▸ **PROBLEM**
Go through the records, and copy each line in which the string "lines" is present.
+++
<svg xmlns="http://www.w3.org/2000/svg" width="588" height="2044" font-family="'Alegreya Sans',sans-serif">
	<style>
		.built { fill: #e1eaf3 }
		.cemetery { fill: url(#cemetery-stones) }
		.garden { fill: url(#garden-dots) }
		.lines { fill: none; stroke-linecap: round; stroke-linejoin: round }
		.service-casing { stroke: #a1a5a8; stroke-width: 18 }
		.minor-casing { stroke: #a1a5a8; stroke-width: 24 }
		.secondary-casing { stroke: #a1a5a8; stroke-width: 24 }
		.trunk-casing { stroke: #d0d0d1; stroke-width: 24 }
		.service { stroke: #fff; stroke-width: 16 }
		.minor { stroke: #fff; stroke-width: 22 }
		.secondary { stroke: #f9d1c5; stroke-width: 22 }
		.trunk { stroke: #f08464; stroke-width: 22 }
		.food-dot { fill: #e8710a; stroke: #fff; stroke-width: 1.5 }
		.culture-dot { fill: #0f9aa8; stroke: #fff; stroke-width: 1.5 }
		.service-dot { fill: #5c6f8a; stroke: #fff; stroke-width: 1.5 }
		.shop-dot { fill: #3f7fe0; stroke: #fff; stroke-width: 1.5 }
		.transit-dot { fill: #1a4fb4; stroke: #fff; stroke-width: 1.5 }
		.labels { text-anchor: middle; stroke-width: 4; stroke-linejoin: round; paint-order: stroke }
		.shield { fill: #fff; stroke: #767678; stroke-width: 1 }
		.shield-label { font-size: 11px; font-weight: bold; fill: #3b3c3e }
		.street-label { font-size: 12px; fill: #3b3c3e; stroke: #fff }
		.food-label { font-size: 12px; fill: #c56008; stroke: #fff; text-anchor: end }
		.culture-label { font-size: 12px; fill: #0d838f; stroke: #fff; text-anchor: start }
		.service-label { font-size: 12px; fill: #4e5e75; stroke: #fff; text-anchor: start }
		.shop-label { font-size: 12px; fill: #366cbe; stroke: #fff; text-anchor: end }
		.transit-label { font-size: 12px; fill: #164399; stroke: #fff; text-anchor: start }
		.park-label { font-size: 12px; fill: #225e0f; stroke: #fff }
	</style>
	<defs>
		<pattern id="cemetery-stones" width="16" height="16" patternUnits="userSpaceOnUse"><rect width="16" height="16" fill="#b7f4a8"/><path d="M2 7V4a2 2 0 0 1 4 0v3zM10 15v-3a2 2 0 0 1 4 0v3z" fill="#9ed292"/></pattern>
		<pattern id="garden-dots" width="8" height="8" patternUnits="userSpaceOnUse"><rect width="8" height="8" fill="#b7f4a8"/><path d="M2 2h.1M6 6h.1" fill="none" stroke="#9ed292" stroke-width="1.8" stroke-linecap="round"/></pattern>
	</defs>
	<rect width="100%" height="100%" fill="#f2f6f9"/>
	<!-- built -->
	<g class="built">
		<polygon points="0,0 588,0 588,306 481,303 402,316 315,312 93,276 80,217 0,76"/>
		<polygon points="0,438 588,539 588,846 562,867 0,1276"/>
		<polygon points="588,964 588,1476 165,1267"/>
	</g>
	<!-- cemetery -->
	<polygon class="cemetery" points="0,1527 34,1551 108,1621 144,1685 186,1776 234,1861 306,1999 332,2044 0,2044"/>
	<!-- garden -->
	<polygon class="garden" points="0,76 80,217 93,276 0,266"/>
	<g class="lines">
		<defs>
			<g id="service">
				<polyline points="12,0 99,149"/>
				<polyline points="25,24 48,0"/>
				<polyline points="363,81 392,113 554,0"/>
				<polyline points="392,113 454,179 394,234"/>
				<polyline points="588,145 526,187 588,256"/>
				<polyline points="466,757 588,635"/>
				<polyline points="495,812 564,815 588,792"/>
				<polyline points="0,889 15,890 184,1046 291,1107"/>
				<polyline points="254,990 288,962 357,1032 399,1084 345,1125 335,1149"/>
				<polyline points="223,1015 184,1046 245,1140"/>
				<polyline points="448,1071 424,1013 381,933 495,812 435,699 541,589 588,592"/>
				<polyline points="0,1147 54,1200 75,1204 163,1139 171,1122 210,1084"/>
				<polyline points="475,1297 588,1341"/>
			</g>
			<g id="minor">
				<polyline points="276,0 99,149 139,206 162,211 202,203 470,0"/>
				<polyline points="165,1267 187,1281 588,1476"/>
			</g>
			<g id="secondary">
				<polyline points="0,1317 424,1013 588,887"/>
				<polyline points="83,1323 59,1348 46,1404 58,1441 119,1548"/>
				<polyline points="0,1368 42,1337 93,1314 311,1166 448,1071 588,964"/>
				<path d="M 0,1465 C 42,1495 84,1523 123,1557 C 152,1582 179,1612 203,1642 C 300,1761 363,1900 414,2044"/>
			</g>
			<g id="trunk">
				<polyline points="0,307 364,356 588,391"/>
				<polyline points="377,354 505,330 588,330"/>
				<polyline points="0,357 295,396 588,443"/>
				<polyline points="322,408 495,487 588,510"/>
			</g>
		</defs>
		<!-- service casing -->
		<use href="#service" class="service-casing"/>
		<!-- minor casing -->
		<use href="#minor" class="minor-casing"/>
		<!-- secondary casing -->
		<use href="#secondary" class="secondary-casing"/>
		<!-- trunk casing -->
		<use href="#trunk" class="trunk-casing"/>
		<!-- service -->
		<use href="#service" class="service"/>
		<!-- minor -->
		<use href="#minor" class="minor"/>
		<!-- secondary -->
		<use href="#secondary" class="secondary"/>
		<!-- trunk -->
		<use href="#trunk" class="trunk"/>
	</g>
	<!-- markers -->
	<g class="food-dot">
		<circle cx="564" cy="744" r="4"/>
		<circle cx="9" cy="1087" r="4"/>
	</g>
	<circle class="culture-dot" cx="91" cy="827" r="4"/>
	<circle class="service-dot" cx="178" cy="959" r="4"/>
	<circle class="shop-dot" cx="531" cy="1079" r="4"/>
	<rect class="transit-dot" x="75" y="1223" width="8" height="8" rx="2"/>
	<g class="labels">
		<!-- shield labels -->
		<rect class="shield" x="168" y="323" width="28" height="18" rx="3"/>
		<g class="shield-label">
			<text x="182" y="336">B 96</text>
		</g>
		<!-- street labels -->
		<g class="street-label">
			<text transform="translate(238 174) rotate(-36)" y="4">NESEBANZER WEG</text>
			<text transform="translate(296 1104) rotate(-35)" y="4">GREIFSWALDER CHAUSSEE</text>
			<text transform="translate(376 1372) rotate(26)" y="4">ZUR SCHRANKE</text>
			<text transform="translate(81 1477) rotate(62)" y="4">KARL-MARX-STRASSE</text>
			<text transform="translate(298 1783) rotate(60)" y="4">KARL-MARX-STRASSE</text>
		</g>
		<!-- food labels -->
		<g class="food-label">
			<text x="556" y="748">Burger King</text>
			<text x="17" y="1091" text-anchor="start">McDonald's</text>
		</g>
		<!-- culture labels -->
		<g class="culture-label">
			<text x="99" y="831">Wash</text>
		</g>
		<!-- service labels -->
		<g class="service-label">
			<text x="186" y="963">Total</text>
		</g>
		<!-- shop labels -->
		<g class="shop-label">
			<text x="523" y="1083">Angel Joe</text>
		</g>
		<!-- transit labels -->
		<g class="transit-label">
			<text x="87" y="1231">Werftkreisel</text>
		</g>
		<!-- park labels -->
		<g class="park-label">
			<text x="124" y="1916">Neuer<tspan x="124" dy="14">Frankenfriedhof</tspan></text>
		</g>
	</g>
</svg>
+++
▸ **REPLY TO THE EXERCISE**
		.lines { fill: none; stroke-linecap: round; stroke-linejoin: round }
	<g class="lines">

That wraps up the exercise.